Thoughts on refighting the past

It’s fascinating to see controversy stirred up over an old blog post by NDP MP Alexandre Boulerice in which he called World War I “a purely capitalist war” and lamented how, at the Battle of Vimy Ridge on April 9, 1917, “thousands of poor wretches were slaughtered to take possession of a hill.”

Conservatives, led by Veterans Affairs Minister Steven Blaney, have expressed outrage and demanded Boulerice apologize. So far, he hasn’t. For the record, NDP Leader Thomas Mulcair had already released a statement praising the legendary efforts of Canadians soldiers in the landmark battle. [I’ve clarified this sentence since an earlier version might have left the impression Mulcair issued the statement only after the Boulerice blog became an issue.]

I’m not sure how reflecting on the tragedy of thousands dying to capture a height of land would be inconsistent with acknowledging their military prowess in doing so, much less insulting to veterans. More interesting, I think, is the strangeness of how World War I can remain a politically fraught subject nearly a century on.

And I wonder if the Conservatives are quite so comfortable about the 1914-1918 war as their criticism of Boulerice might suggest. Consider how they treat Robert Borden, Canada’s World War I prime minister. A 2011 Maclean’s survey of historians on Canada’s prime ministers ranked John A. Macdonald, of course, the top Conservative (in second spot, after Liberal Wilfrid Laurier) and pegged Borden as the next highest-rated Tory PM (in eighth position overall).

Now, given the enthusiasm of Prime Minister Stephen Harper’s government for finding ways to celebrate Conservative political heritage by naming things after Tory icons, wouldn’t you expect the party’s No. 2 all-time great’s name to be prominently featured? After all, everything can’t be named after Macdonald, and Harper has already rechristened a road and a building for him.

Yet Borden is all but ignored. He’s not just overshadowed by Sir John A. Even John Diefenbaker—who rates two slots below Borden on the Maclean’s list in tenth—gets far more attention, including having both an icebreaker and a prominent Ottawa edifice, at 111 Sussex Drive, near Harper’s house, named for him.

I suspect the reason Borden hasn’t gotten his due is because of the long-lingering controversy over the 1917 Conscription Crisis.

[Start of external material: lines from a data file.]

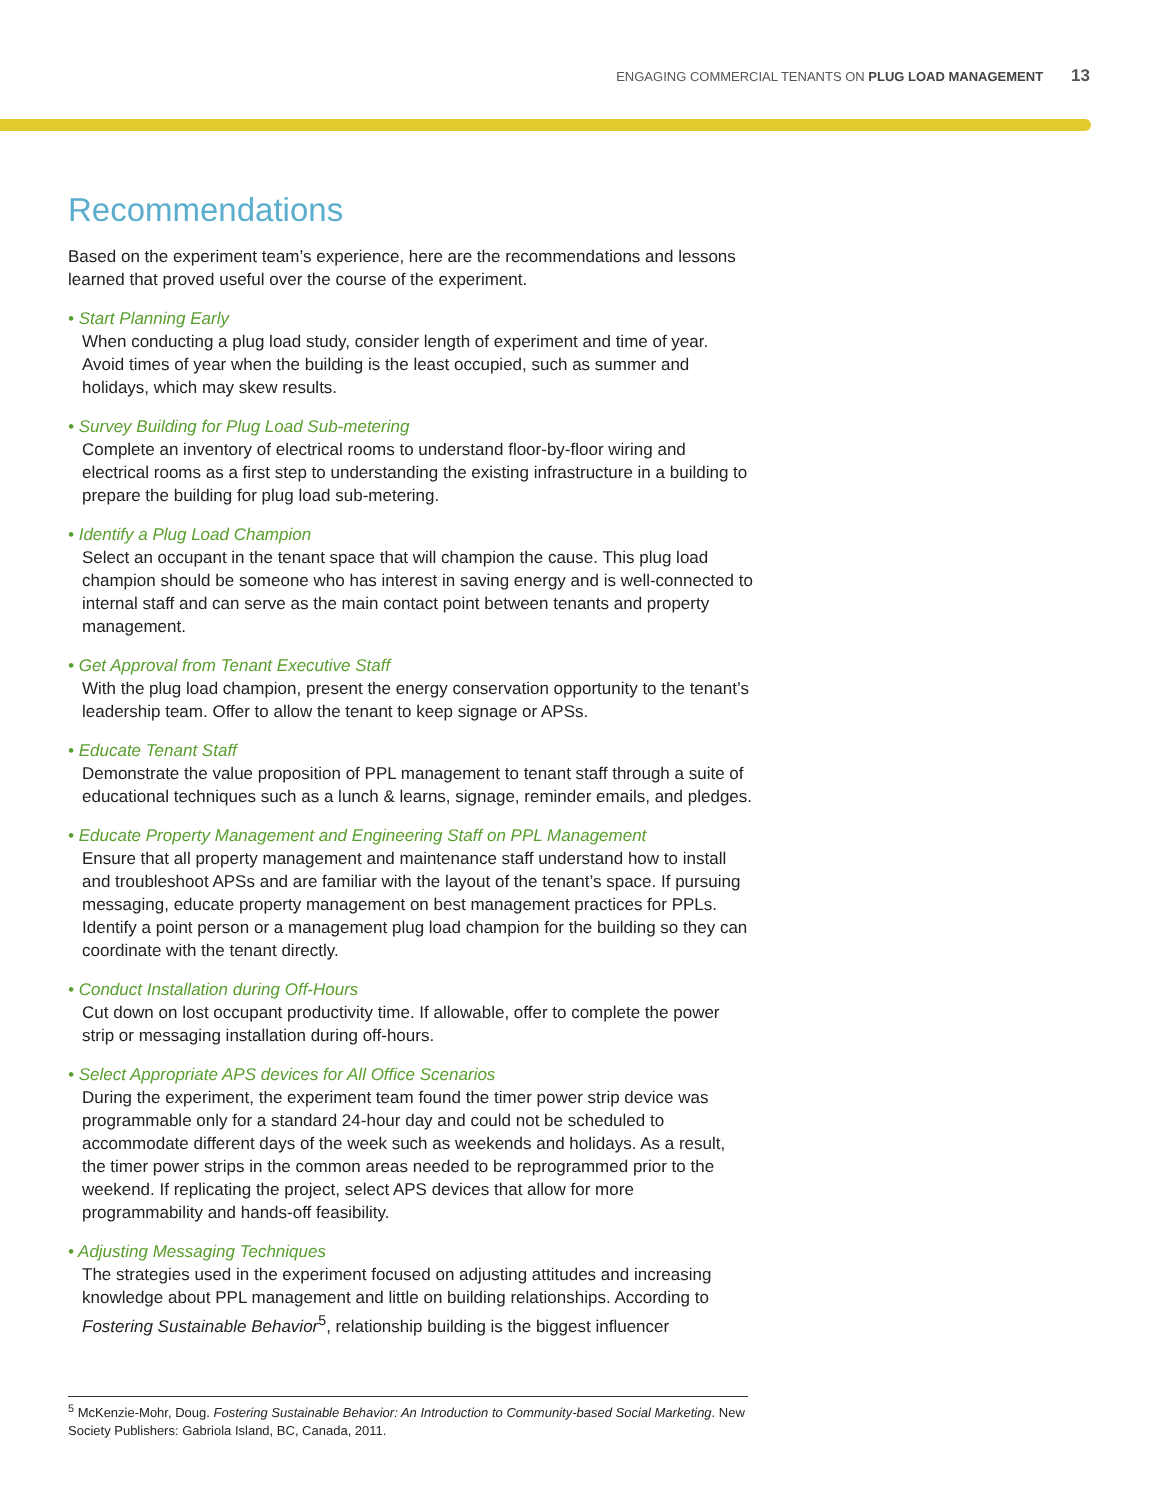ENGAGING COMMERCIAL TENANTS ON PLUG LOAD MANAGEMENT 13
Recommendations
Based on the experiment team’s experience, here are the recommendations and lessons learned that proved useful over the course of the experiment.
• Start Planning Early
When conducting a plug load study, consider length of experiment and time of year. Avoid times of year when the building is the least occupied, such as summer and holidays, which may skew results.
• Survey Building for Plug Load Sub-metering
Complete an inventory of electrical rooms to understand floor-by-floor wiring and electrical rooms as a first step to understanding the existing infrastructure in a building to prepare the building for plug load sub-metering.
• Identify a Plug Load Champion
Select an occupant in the tenant space that will champion the cause. This plug load champion should be someone who has interest in saving energy and is well-connected to internal staff and can serve as the main contact point between tenants and property management.
• Get Approval from Tenant Executive Staff
With the plug load champion, present the energy conservation opportunity to the tenant’s leadership team. Offer to allow the tenant to keep signage or APSs.
• Educate Tenant Staff
Demonstrate the value proposition of PPL management to tenant staff through a suite of educational techniques such as a lunch & learns, signage, reminder emails, and pledges.
• Educate Property Management and Engineering Staff on PPL Management
Ensure that all property management and maintenance staff understand how to install and troubleshoot APSs and are familiar with the layout of the tenant’s space. If pursuing messaging, educate property management on best management practices for PPLs. Identify a point person or a management plug load champion for the building so they can coordinate with the tenant directly.
• Conduct Installation during Off-Hours
Cut down on lost occupant productivity time. If allowable, offer to complete the power strip or messaging installation during off-hours.
• Select Appropriate APS devices for All Office Scenarios
During the experiment, the experiment team found the timer power strip device was programmable only for a standard 24-hour day and could not be scheduled to accommodate different days of the week such as weekends and holidays. As a result, the timer power strips in the common areas needed to be reprogrammed prior to the weekend. If replicating the project, select APS devices that allow for more programmability and hands-off feasibility.
• Adjusting Messaging Techniques
The strategies used in the experiment focused on adjusting attitudes and increasing knowledge about PPL management and little on building relationships. According to Fostering Sustainable Behavior<sup>5</sup>, relationship building is the biggest influencer
<sup>5</sup> McKenzie-Mohr, Doug. Fostering Sustainable Behavior: An Introduction to Community-based Social Marketing. New Society Publishers: Gabriola Island, BC, Canada, 2011.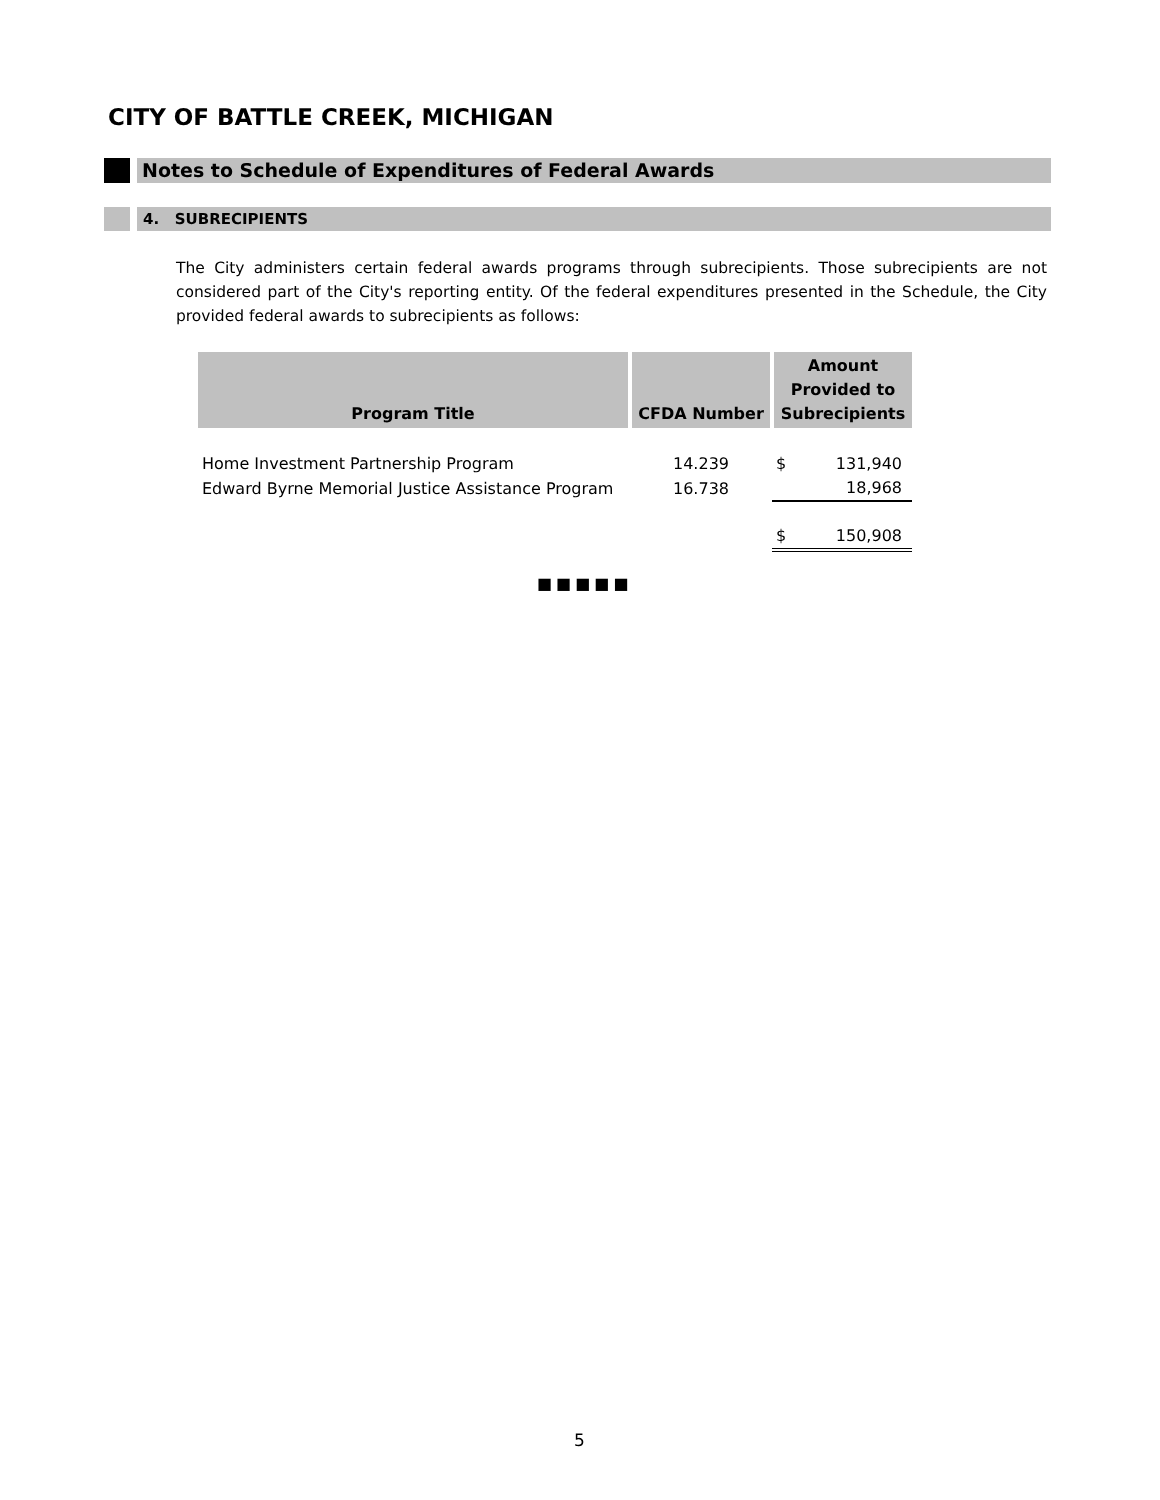CITY OF BATTLE CREEK, MICHIGAN
Notes to Schedule of Expenditures of Federal Awards
4. SUBRECIPIENTS
The City administers certain federal awards programs through subrecipients. Those subrecipients are not considered part of the City's reporting entity. Of the federal expenditures presented in the Schedule, the City provided federal awards to subrecipients as follows:
| Program Title | CFDA Number | Amount Provided to Subrecipients | |
| --- | --- | --- | --- |
| Home Investment Partnership Program | 14.239 | $ | 131,940 |
| Edward Byrne Memorial Justice Assistance Program | 16.738 | | 18,968 |
| | | $ | 150,908 |
■■■■■
5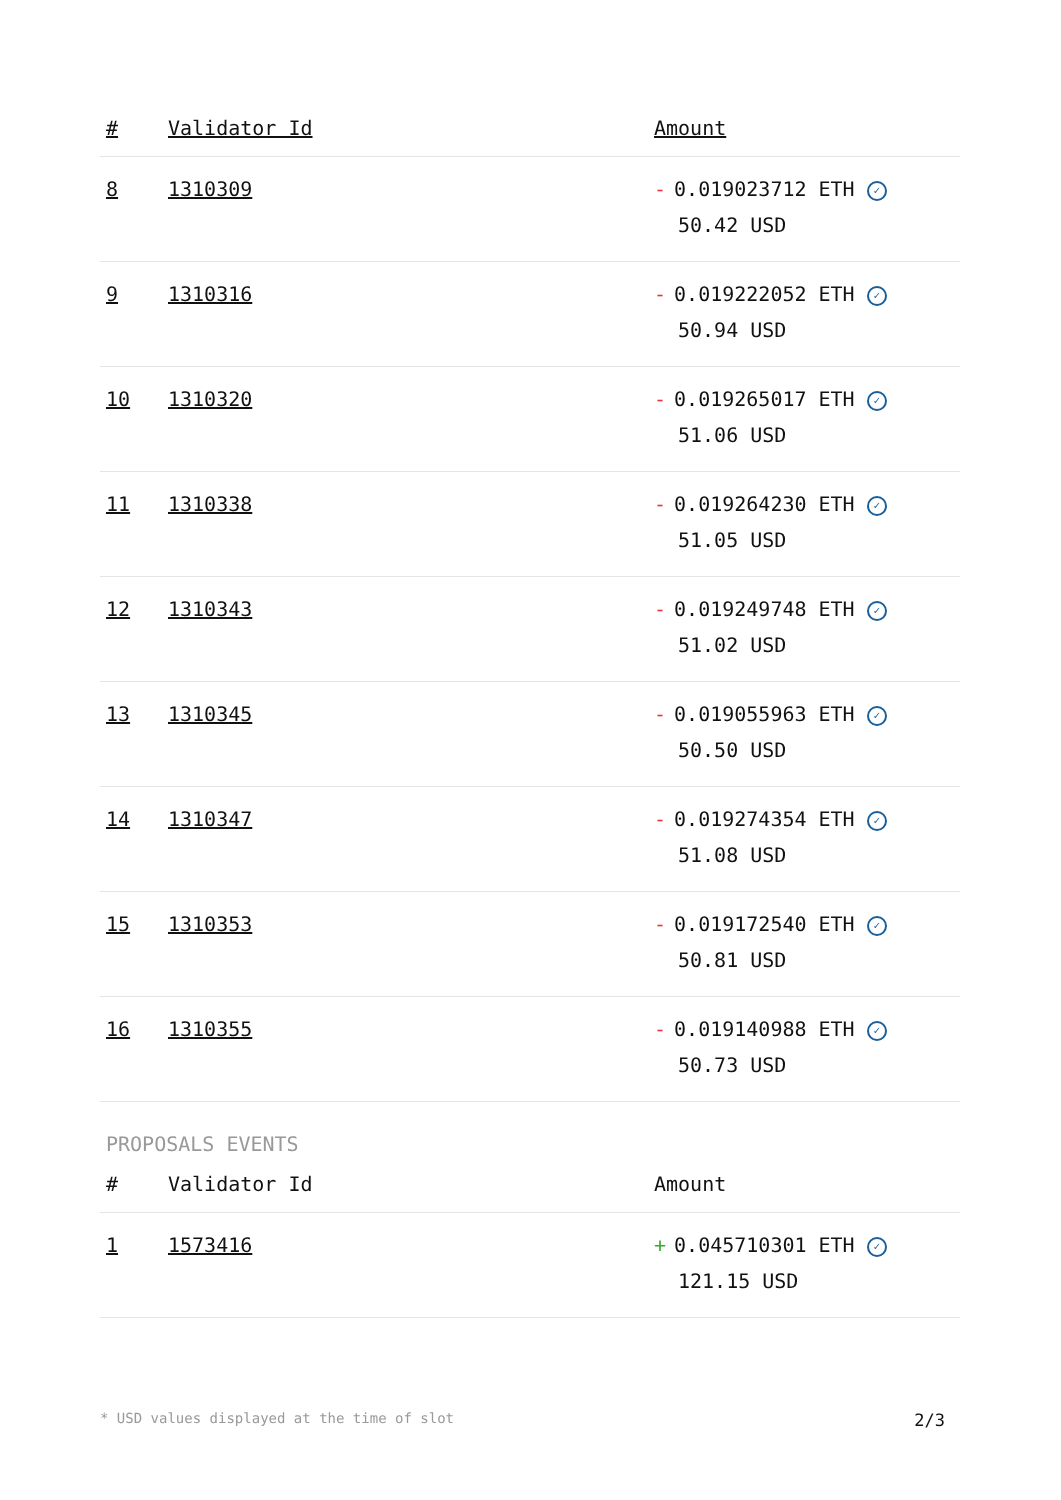| # | Validator Id | Amount |
| --- | --- | --- |
| 8 | 1310309 | - 0.019023712 ETH ✓ 50.42 USD |
| 9 | 1310316 | - 0.019222052 ETH ✓ 50.94 USD |
| 10 | 1310320 | - 0.019265017 ETH ✓ 51.06 USD |
| 11 | 1310338 | - 0.019264230 ETH ✓ 51.05 USD |
| 12 | 1310343 | - 0.019249748 ETH ✓ 51.02 USD |
| 13 | 1310345 | - 0.019055963 ETH ✓ 50.50 USD |
| 14 | 1310347 | - 0.019274354 ETH ✓ 51.08 USD |
| 15 | 1310353 | - 0.019172540 ETH ✓ 50.81 USD |
| 16 | 1310355 | - 0.019140988 ETH ✓ 50.73 USD |
PROPOSALS EVENTS
| # | Validator Id | Amount |
| --- | --- | --- |
| 1 | 1573416 | + 0.045710301 ETH ✓ 121.15 USD |
* USD values displayed at the time of slot 2/3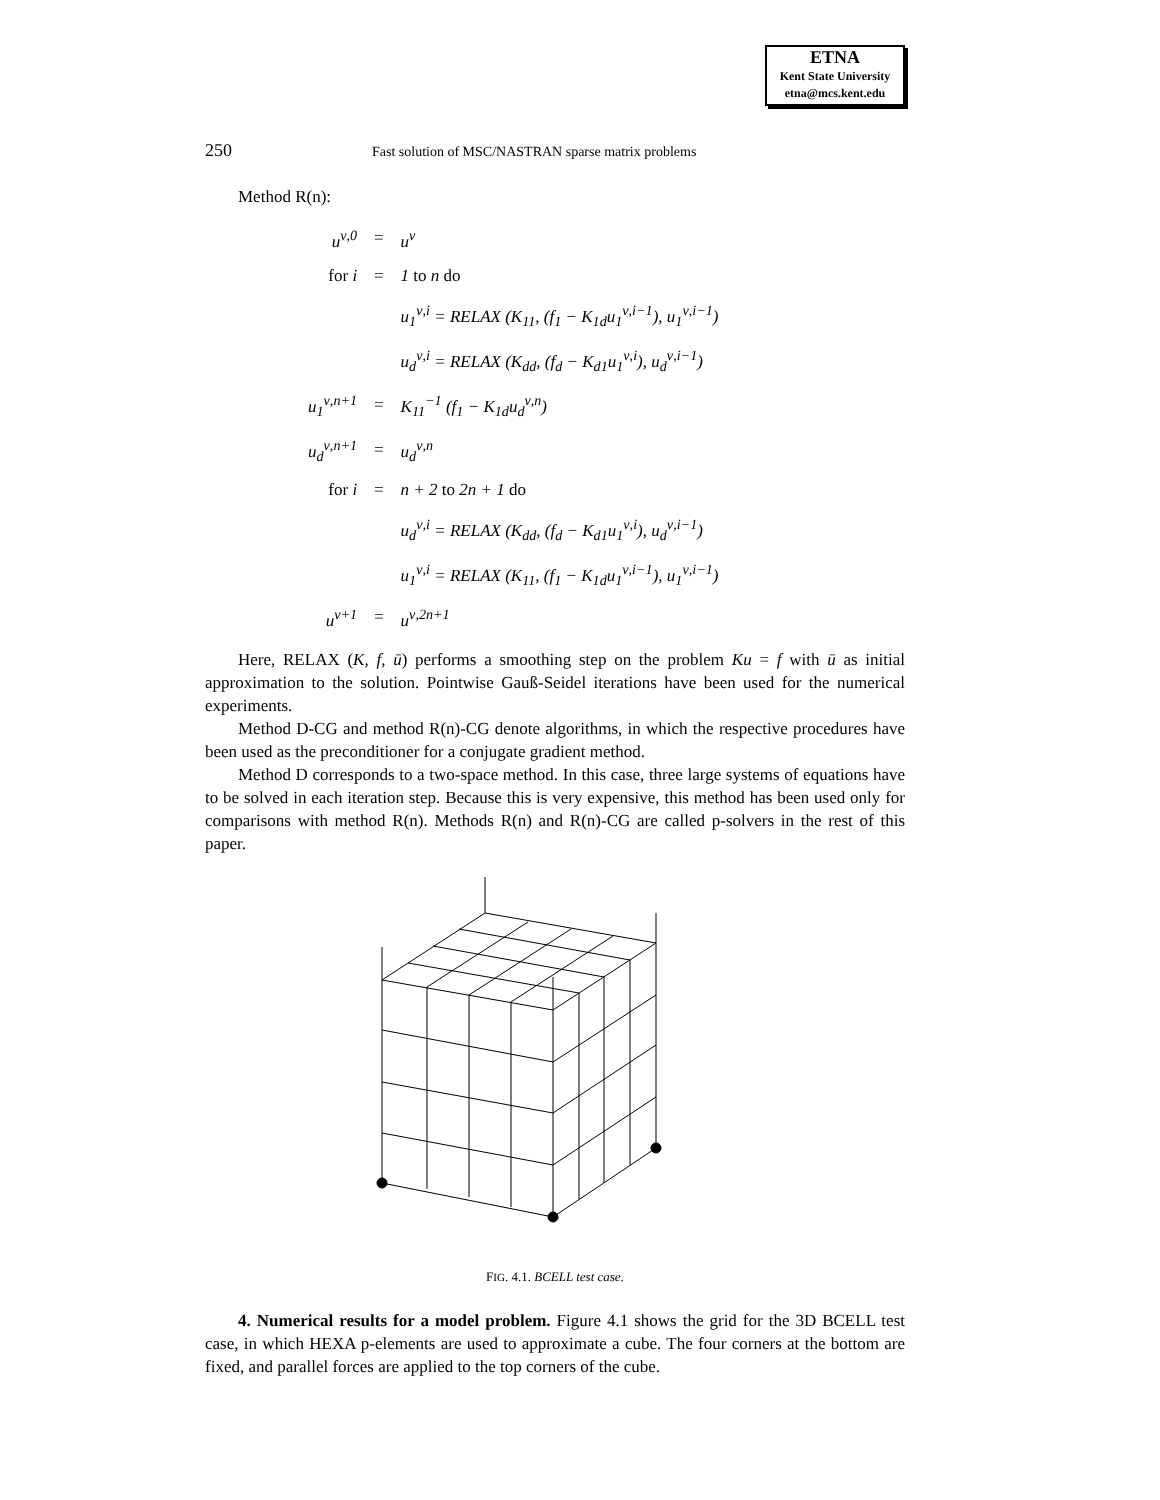ETNA
Kent State University
etna@mcs.kent.edu
250 Fast solution of MSC/NASTRAN sparse matrix problems
Method R(n):
| u<sup>ν,0</sup> | = | u<sup>ν</sup> |
| for i | = | 1 to n do |
| | | u<sub>1</sub><sup>ν,i</sup> = RELAX (K<sub>11</sub>, (f<sub>1</sub> − K<sub>1d</sub>u<sub>1</sub><sup>ν,i−1</sup>), u<sub>1</sub><sup>ν,i−1</sup>) |
| | | u<sub>d</sub><sup>ν,i</sup> = RELAX (K<sub>dd</sub>, (f<sub>d</sub> − K<sub>d1</sub>u<sub>1</sub><sup>ν,i</sup>), u<sub>d</sub><sup>ν,i−1</sup>) |
| u<sub>1</sub><sup>ν,n+1</sup> | = | K<sub>11</sub><sup>−1</sup> (f<sub>1</sub> − K<sub>1d</sub>u<sub>d</sub><sup>ν,n</sup>) |
| u<sub>d</sub><sup>ν,n+1</sup> | = | u<sub>d</sub><sup>ν,n</sup> |
| for i | = | n + 2 to 2n + 1 do |
| | | u<sub>d</sub><sup>ν,i</sup> = RELAX (K<sub>dd</sub>, (f<sub>d</sub> − K<sub>d1</sub>u<sub>1</sub><sup>ν,i</sup>), u<sub>d</sub><sup>ν,i−1</sup>) |
| | | u<sub>1</sub><sup>ν,i</sup> = RELAX (K<sub>11</sub>, (f<sub>1</sub> − K<sub>1d</sub>u<sub>1</sub><sup>ν,i−1</sup>), u<sub>1</sub><sup>ν,i−1</sup>) |
| u<sup>ν+1</sup> | = | u<sup>ν,2n+1</sup> |
Here, RELAX (K, f, ū) performs a smoothing step on the problem Ku = f with ū as initial approximation to the solution. Pointwise Gauß-Seidel iterations have been used for the numerical experiments.
Method D-CG and method R(n)-CG denote algorithms, in which the respective procedures have been used as the preconditioner for a conjugate gradient method.
Method D corresponds to a two-space method. In this case, three large systems of equations have to be solved in each iteration step. Because this is very expensive, this method has been used only for comparisons with method R(n). Methods R(n) and R(n)-CG are called p-solvers in the rest of this paper.
FIG. 4.1. BCELL test case.
4. Numerical results for a model problem. Figure 4.1 shows the grid for the 3D BCELL test case, in which HEXA p-elements are used to approximate a cube. The four corners at the bottom are fixed, and parallel forces are applied to the top corners of the cube.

As we all learned in school, Borden’s imposing of mandatory military service late in the war exposed the rift between English Canada, which had enthusiastically backed the war effort, and French Canada, where feelings were far more ambivalent.

English-speaking MPs voted for conscription way back when, while French-speaking MPs opposed it. Apparently, a residue of that old split remains. But while Conservative cabinet ministers today slam Boulerice and urge an unequivocally positive view of how World War I was when Canada “came of age,” I wonder if they will use the upcoming 1914 anniversary of the war’s start to begin celebrating Borden, or if the bitter complexities of history will continue to render that politically unwise.